Feiras no rioNeste último fim de semana, além da já conhecida Feira do Rio Antigo, na rua do Lavradio, todo primeiro sábado do mês, aconteceu mais uma edição da Primavera dos Livros, desta vez no Museu da República. Uma feira com gosto de feira boa, aquela que te deixa feliz com o passeio, os encontros, as comprinhas, o caldo de cana - aliás, dessa vez, substituído pelo cafezinho. Com uma programação cultural para todos os gostos e as editoras da LIBRE vendendo livros com descontos maravilhosos, o cafezinho e o passeio pelo jardim do museu completaram o sucesso da feira. Mesmo quem não comprou nada pôde experimentar o seu ar poético. Porque feira é sem dúvida alguma lugar de poesia. 

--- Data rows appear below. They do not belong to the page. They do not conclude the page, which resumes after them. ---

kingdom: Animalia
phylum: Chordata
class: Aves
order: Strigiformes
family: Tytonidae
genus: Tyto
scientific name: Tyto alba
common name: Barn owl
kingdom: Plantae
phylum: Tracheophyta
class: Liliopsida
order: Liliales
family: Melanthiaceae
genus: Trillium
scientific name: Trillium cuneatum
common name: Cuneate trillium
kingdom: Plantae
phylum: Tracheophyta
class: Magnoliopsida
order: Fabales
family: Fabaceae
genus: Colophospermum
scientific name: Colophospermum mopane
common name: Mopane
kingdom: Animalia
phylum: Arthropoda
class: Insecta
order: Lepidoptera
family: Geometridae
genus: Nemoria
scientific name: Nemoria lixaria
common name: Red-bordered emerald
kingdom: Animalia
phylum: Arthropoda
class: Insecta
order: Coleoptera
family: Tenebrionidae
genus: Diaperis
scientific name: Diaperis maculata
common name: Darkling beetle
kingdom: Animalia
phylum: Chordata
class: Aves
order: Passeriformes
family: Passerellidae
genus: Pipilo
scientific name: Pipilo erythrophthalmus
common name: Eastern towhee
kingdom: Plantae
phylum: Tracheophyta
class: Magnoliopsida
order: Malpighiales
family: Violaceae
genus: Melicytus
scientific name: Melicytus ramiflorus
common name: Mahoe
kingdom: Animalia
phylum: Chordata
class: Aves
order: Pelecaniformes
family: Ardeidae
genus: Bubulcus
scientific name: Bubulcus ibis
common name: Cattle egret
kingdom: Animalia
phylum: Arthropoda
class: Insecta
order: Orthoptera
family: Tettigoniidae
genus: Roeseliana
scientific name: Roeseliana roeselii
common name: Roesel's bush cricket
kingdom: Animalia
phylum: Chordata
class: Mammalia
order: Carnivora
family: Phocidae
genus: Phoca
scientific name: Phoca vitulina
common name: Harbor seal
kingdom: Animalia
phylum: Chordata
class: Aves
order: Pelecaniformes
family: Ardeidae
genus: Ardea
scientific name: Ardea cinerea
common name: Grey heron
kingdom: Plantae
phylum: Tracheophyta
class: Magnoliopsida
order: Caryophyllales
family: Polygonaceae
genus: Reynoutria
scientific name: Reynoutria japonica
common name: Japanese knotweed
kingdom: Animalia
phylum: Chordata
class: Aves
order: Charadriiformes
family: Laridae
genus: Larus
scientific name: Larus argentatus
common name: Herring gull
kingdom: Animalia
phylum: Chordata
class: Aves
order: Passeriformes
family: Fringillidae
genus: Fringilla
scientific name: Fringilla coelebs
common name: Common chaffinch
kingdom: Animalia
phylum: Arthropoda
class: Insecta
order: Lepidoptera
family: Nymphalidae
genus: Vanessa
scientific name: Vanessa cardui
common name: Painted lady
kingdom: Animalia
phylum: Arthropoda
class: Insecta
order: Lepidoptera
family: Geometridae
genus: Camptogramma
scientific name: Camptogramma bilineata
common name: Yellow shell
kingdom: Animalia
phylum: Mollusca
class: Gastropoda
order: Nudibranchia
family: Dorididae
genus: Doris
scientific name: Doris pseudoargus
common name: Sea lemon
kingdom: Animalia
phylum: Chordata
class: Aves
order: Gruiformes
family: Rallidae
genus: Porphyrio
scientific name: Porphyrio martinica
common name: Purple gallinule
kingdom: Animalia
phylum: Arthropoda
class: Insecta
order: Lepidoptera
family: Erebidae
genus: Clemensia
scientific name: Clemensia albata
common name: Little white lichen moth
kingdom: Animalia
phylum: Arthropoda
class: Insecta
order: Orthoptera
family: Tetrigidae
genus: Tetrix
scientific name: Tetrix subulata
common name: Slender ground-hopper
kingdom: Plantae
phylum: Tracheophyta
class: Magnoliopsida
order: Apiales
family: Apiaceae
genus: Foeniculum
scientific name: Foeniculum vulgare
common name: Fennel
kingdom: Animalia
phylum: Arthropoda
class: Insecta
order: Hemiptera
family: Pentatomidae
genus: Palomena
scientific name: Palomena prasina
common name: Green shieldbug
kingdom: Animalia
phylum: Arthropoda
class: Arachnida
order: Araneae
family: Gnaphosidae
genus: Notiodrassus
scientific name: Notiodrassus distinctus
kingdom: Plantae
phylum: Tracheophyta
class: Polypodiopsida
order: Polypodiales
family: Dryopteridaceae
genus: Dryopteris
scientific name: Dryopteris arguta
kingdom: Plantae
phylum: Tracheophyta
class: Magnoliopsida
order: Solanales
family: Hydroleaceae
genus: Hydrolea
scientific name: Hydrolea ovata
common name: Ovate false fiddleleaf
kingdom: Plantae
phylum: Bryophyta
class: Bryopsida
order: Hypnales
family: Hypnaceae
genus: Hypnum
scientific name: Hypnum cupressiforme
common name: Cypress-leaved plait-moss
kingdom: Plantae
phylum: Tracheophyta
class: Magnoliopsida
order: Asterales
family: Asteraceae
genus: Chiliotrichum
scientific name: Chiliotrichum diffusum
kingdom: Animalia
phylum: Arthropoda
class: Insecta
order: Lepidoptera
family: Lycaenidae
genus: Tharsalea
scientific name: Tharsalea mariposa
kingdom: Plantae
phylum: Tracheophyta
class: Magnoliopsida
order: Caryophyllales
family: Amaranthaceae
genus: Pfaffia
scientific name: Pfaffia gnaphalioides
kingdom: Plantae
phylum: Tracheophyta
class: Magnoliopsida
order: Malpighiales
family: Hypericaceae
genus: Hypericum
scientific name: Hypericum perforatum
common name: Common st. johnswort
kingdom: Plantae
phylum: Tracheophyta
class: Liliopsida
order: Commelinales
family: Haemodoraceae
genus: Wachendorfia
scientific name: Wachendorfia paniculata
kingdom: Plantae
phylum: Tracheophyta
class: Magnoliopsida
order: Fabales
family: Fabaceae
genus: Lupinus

Lembro do meu pai aos domingos. Como num ritual todo seu, levantava cedo, tomava um café, sempre assobiando uma canção lenta, caminhava até à feira, conversava com os feirantes, encontrava amigos e falavam de nada tão importante assim, era capaz de ficar horas na barraca dos passarinhos, admirando-os e procurando conhecer mais dos seus segredos – eu não entendia bem aquele gosto pelos pássaros nas gaiolas, mas… -, depois voltava pra casa trazendo uma verdura ou outra coisa qualquer que lhe desse na telha, algumas vezes levava uma rosa pra mamãe, e ela gostava e acabava desculpando suas faltas. Foi assim que aprendi o sentido da feira e ainda hoje saio às vezes pra ver os peixes, os temperos coloridos, as medidas das bacias e dos lotes, as flores da xepa, que sempre levo pra casa.  

Na ´confusão´ da feira, como faz também o poeta, você acaba aprendendo a ver as coisas pequenas, as metonímias que compõem uma atmosfera maior. Aprende a reconhecer frutas não com a etiqueta do supermercado mas com aquele que trabalha com elas e vive delas e sabe sobre elas o mínimo necessário ao seu ofício. É uma troca sempre o ir à feira, é um diálogo que vai do cumprimento ao seu vizinho que acabou de passar por você e os olhos se cruzaram fora do elevador até o contato com as linguagens diversas presentes, a fala da sedução, os regionalismos, as gírias e toda uma gama de construção enriquecedora.

A feira no museu também nos deu isso. Foi de fato um ”dia de festa”, como sugere a raiz da palavra latina feria. E os livros modificaram o cenário da primavera carioca.